- Native name: Семён Данилович Номоконов
- Nickname: Taiga Shaman
- Born: 12 August 1900 Delyun, Russia
- Died: 15 July 1973 (aged 72) Zugalay, Soviet Union
- Allegiance: Soviet Union
- Service years: 1941–1945
- Rank: Sergeant
- Unit: 221st Rifle Division
- Conflicts: World War II Eastern Front Siege of Leningrad; Battle of the Dnieper; Courland Pocket; East Prussian offensive; ; Soviet invasion of Manchuria; ;
- Awards: Order of Lenin

= Semyon Nomokonov =

Soviet sniper during World War II

Semyon Danilovich Nomokonov (Семён Данилович Номоконов; 12 August 1900 – 15 July 1973) was a Soviet sniper during World War II credited with 367 kills, thus being considered as one of the deadliest snipers in history. (Note: 360 German soldiers and 7 Japanese soldiers according to the sniper log. According to other sources, 368 or 369 kills. The figure 368 includes eight Japanese killed on the Transbaikal Front.) An ethnic Hamnigan Evenk, (Note: More generally described as a Hamnigan Tungusic.) Nomokonov was among the indigenous peoples of Russia, who fought in the war. He received the nickname "Taiga Shaman" from enemies.

==Early life==
Nomokonov was born in the settlement of Delyun, Russia, to a poor family of hunters, and from childhood lived in the taiga. Nomokonov first used a rifle at the age of seven. He hunted sable, Manchurian wapiti, and elk, and was nicknamed "eye of the kite". Nomokonov was baptised at the age of 15, and received the name Semyon. In 1928, Nomokonov moved to the settlement of Nizhny Stan. Here he continued hunting, and also practised carpentry.

==World War II==
Nomokonov started his military service in August 1941, initially in a subsistence farm of a regiment. Then he made crutches for the wounded. Nomokonov became a sniper by chance. In autumn of 1941, he was evacuating one of the wounded, when he noticed a German, aiming at him. Nomokonov killed him with his own rifle. According to another version, in October 1941, Nomokonov received a rifle and decided to test it. To avoid wasting the rounds, Nomokonov tested the rifle on a German, who was moving along the wooded lake shore, bending down. After that, Nomokonov was transferred to a sniper platoon. He started shooting with a Mosin–Nagant rifle without a telescopic sight. Nomokonov fought at the Valdai Heights, Karelian Isthmus, Ukraine, Lithuania, East Prussia, and then in Manchuria. He initially marked the number of kills on his smoking pipe. Nomokonov was wounded eight times and suffered a blast injury twice.

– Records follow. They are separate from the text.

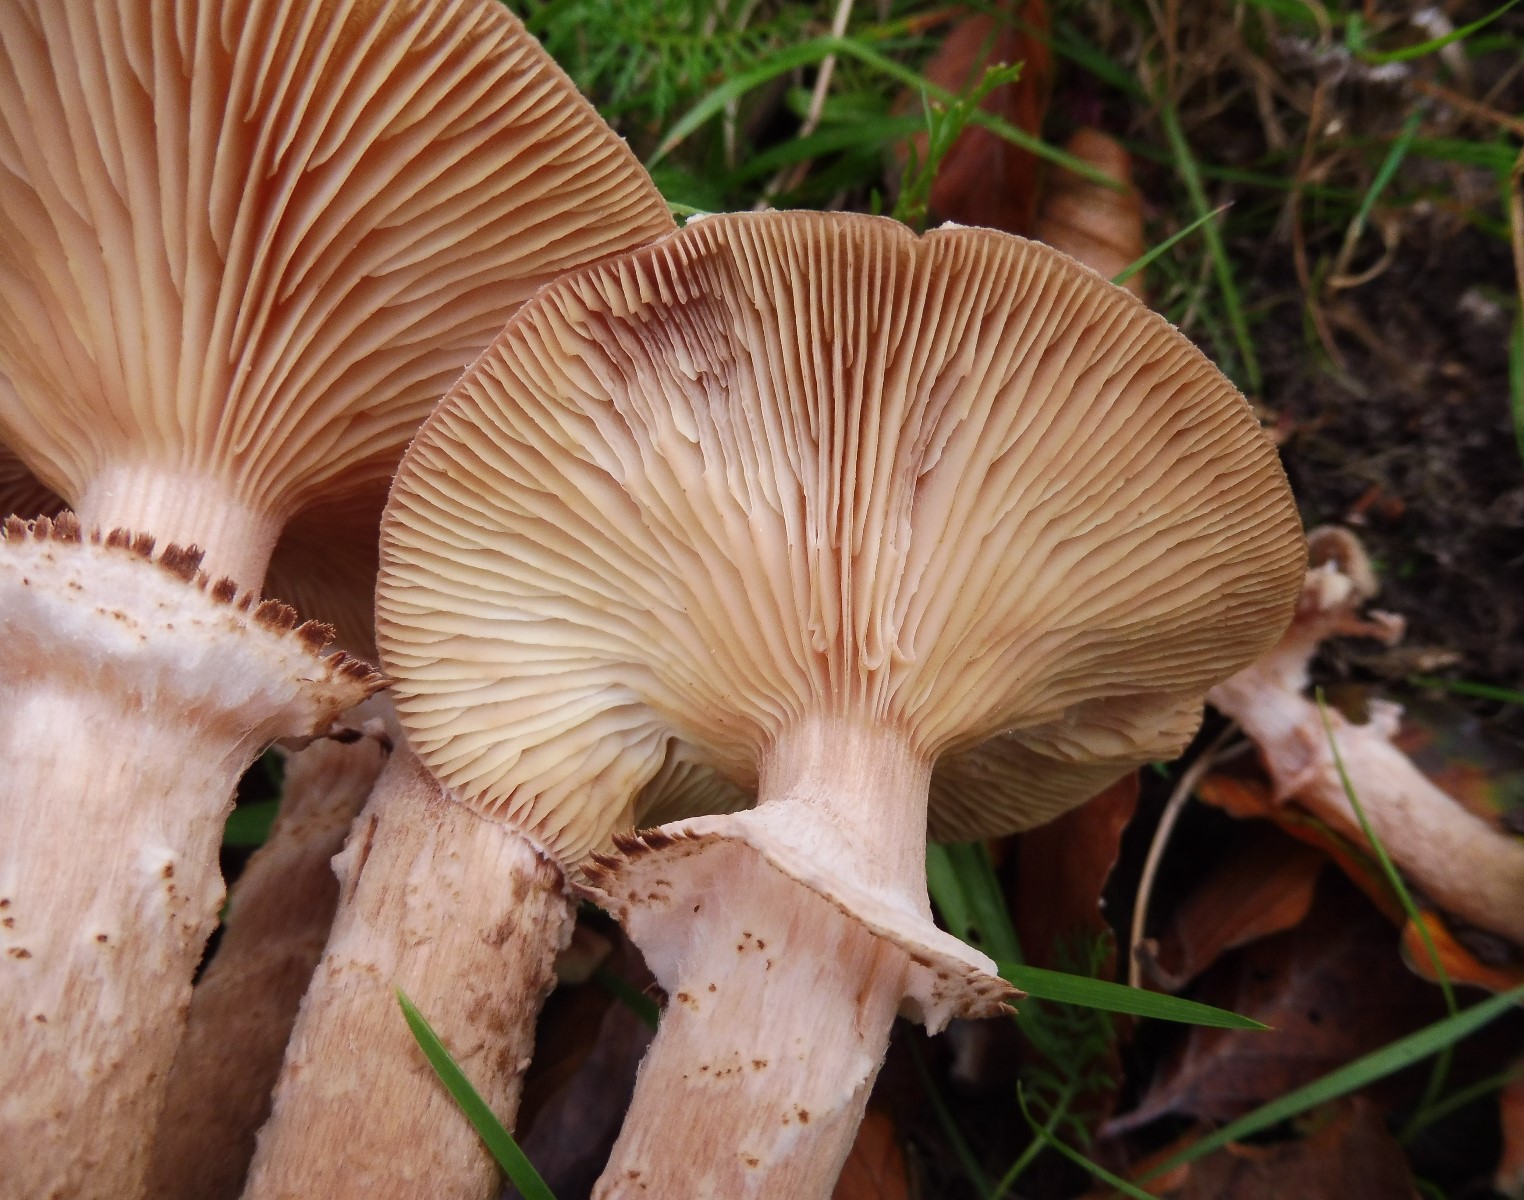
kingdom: Fungi
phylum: Basidiomycota
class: Agaricomycetes
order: Agaricales
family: Physalacriaceae
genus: Armillaria
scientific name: Armillaria ostoyae
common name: mørk honningsvamp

As a sniper instructor, Nomokonov trained over 150 soldiers.

==Post-war life==
Nomokonov returned home on a horse. In the autumn of 1945, Nomokonov received a horse, binoculars, and a personalized sniper rifle no. 24638 for his military service. He continued practising carpentry in Nizhny Stan, but then moved to the settlement of Zugalay, where his elder sons were living. He built a house and continued hunting during his free time. According to Nomokonov's daughter, Zoya Babuyeva, he was a taciturn person and did not like to talk much about the war.

Nomokonov died in Zugalay and was interred there. Nomokonov left 9 children and 49 grandchildren.

==Awards==
- Order of Lenin
- Order of the Red Banner
- Two Order of the Red Star
- Medal "For Battle Merit"

==Popular culture==
Poet Vasily Lebedev-Kumach dedicated a poem to him.

The 2012 Russian television film Sniper 2: Tungus is loosely based on the exploits of Nomokonov during the war. The main protagonist of the film, Mikhail Kononov, played by Kazakh actor Tolepbergen Baisakalov, is nicknamed "Tungus" in reference to Nomokonov's ethnic background as a Hamnigan Evenki, a northern branch of Tungusic people.